- Material provided -
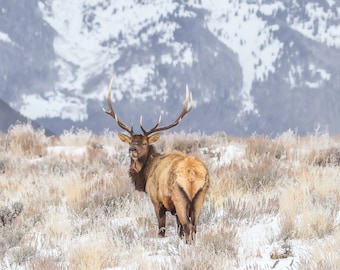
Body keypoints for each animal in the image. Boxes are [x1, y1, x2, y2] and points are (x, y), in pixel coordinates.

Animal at [103, 77, 210, 242]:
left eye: (144, 143)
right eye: (130, 141)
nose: (132, 150)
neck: (146, 174)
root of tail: (192, 173)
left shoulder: (157, 201)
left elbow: (161, 230)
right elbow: (178, 230)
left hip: (179, 197)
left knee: (188, 226)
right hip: (200, 197)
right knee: (194, 226)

- What you have to do -
Copy every line of the data exactly as written, excluding the pictures.

- Written answer -
Body keypoints for each animal in the image. Boxes are [x1, y1, x2, y2] and points are (x, y), in pixel coordinates.

Animal at [103, 77, 210, 242]:
left eye: (144, 143)
right eye: (130, 141)
nose: (132, 150)
neck: (146, 174)
root of tail: (192, 173)
left shoulder: (157, 201)
left elbow: (161, 230)
right elbow: (178, 230)
left hip: (179, 197)
left knee: (188, 226)
right hip: (200, 197)
right knee: (194, 226)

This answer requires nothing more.